Achat d’un Yeti Blue : Mes impressions

En ce moment, même si cela ne se ressent pas vraiment sur le blog, mon actualité vidéoludique est en train de s’intensifier. La cause est tout simplement que je viens d’entrer dans la rédaction d’un site francophone en tant que rédacteur et critique de jeux. C’est l’équipe de Game-Focus.com qui a bien voulu m’accueillir en leur sein et j’avoue que pour l’instant je m’y amuse beaucoup. Cela me permet d’apporter mon opinion sur ce média en ayant une approche un peu plus professionnel, tout en gardant mon blog comme un espace personnel sur lequel je peux regrouper tous mes délires. Pour mes lecteurs sur le blog, cela ne changera pas grand-chose, hormis le fait que je vais pouvoir vous offrir un peu plus de contenu.

En l’occurrence, cette nouvelle activité va tout de même me demander un peu plus d’investissement, notamment pour la rédaction de critiques de jeux, mais surtout car cela inclus également la participation à des podcasts et à des tests en vidéo. L’envie de faire des vidéos pour le blog traine depuis un moment dans ma tête, c’est pourquoi l’investissement dans du bon matériel coulait de source.
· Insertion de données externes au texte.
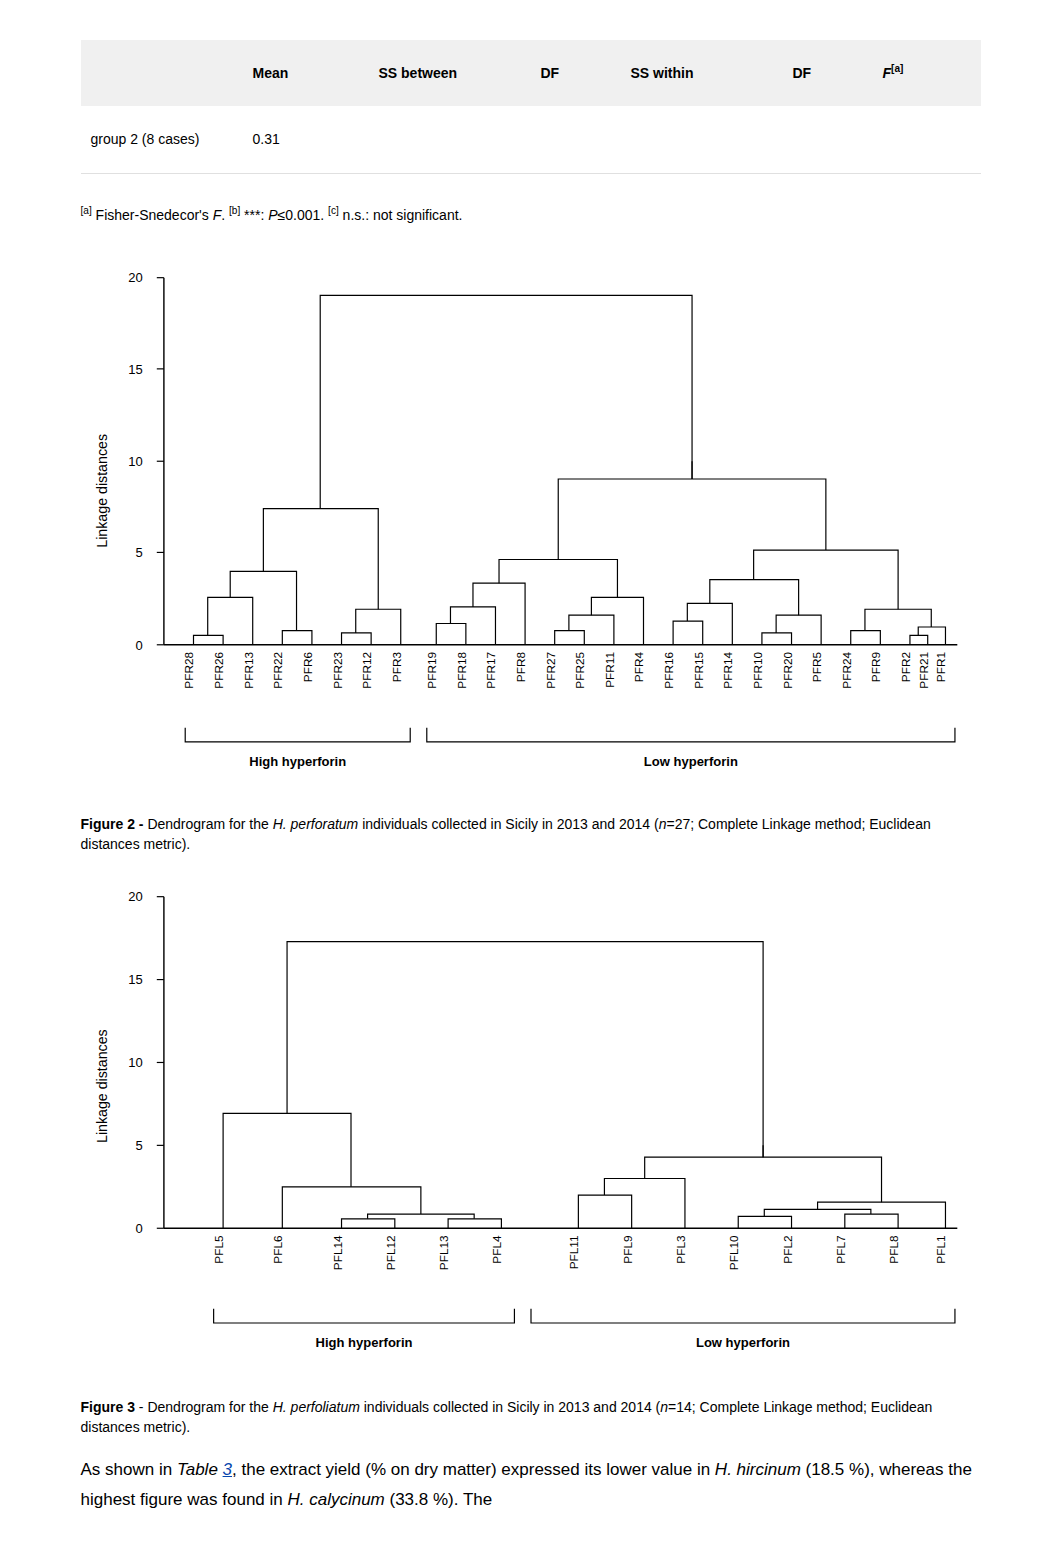| | Mean | SS between | DF | SS within | DF | F [a] |
| --- | --- | --- | --- | --- | --- | --- |
| group 2 (8 cases) | 0.31 | | | | | |
[a] Fisher-Snedecor's F. [b] ***: P≤0.001. [c] n.s.: not significant.
20 15 10 5 0 Linkage distances PFR19 300, PFR18 325, PFR17 350, PFR8 375, PFR27 400, PFR25 425, PFR11 450, PFR4 475, PFR16 500, PFR15 525, PFR14 550, PFR10 575, PFR20 600, PFR5 625, PFR24 650, PFR9 675, PFR2 700, PFR21 715, PFR1 730 PFR28 PFR26 PFR13 PFR22 PFR6 PFR23 PFR12 PFR3 PFR19 PFR18 PFR17 PFR8 PFR27 PFR25 PFR11 PFR4 PFR16 PFR15 PFR14 PFR10 PFR20 PFR5 PFR24 PFR9 PFR2 PFR21 PFR1 High hyperforin Low hyperforin
Figure 2 - Dendrogram for the H. perforatum individuals collected in Sicily in 2013 and 2014 (n=27; Complete Linkage method; Euclidean distances metric).
20 15 10 5 0 Linkage distances leaves: PFL5 120, PFL6 170, PFL14 220, PFL12 265, PFL13 310, PFL4 355, PFL11 420, PFL9 465, PFL3 510, PFL10 555, PFL2 600, PFL7 645, PFL8 690, PFL1 730 PFL5 PFL6 PFL14 PFL12 PFL13 PFL4 PFL11 PFL9 PFL3 PFL10 PFL2 PFL7 PFL8 PFL1 High hyperforin Low hyperforin
Figure 3 - Dendrogram for the H. perfoliatum individuals collected in Sicily in 2013 and 2014 (n=14; Complete Linkage method; Euclidean distances metric).
As shown in Table 3, the extract yield (% on dry matter) expressed its lower value in H. hircinum (18.5 %), whereas the highest figure was found in H. calycinum (33.8 %). The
Après avoir tergiversé un bon moment sur quel micro je vais jeter mon dévolu, j’ai finalement décidé de me prendre le Yeti Blue. Un microphone milieu de gamme et semi professionnel qui me semblait parfait pour ce que je voulais en faire. Son prix de 109$ me paraissait plus qu’honnête, même si j’ai eu le droit à de belles taxes dessus à cause de la douane…

Ce qui m’a séduit sur le Yeti (en plus de don design R2D2), c’est sa polyvalence en termes d’enregistrement. Car en plus d’une base très stable et une construction en métal, j’aurais également la possibilité de l’enlever de son socle pour le mettre sur un pied standard. Un petit plus très important pour moi, car je ne sais pas toujours dans quelles conditions je pourrais commenter mes vidéos (PC de bureau ou portable). Malheureusement, cette stabilité à un défaut conséquent, c’est que le poids du métal à tendance à amplifier toutes les secousses ou bruits qui pourraient venir du bureau sur lequel il est posé. Il faut prendre donc l’habitude de faire très attention aux manipulations qu’on pourrait faire autour du micro.

L’autre option intéressante à mes yeux, c’est le bouton de gain à l’arrière du Yeti qui permet d’amplifier ou de diminuer le radius d’enregistrement. Je peux donc ainsi simplement concentrer le micro sur ma voix qui est proche du micro, sans avoir besoin de nettoyer ensuite le fichier audio de tous les bruits de fonds qui auraient pu le saturer. Un gain de temps important et qui me facilitera grandement la vie.

Une autre particularité du Yeti Blue, qui pour ma part ne m’apporte pas grand-chose, c’est le bouton pattern qui donne la possibilité de régler quatre positions d’enregistrement. C’est possible grâce aux trois condensateurs qui sont intégrés dans le micro. Dans l’absolu, cela permet par exemple de régler l’appareil pour enregistrer tous les sons ambiants, pratique quand on joue dans un groupe de musique. Un mode interview est également présent, mais c’est surtout le Bidirectionnel que je vais utiliser, pour capter uniquement le son devant le micro, ma voix en l’occurrence.

Je serais bien mal placé pour vous faire un test technique de l’engin, mais je sais qu’en comparaison du micro à main que j’utilisais avant, le changement au niveau de la qualité du son est indéniable. C’est vraiment un bonheur de travailler avec le Yeti Blue et j’espère vraiment que cela me permettra de vous livrer un rendu de bonne facture durant mes vidéos (Du moins quand je m’aurais décidé sur quel boitier d’acquisition vidéo je vais investir mon argent).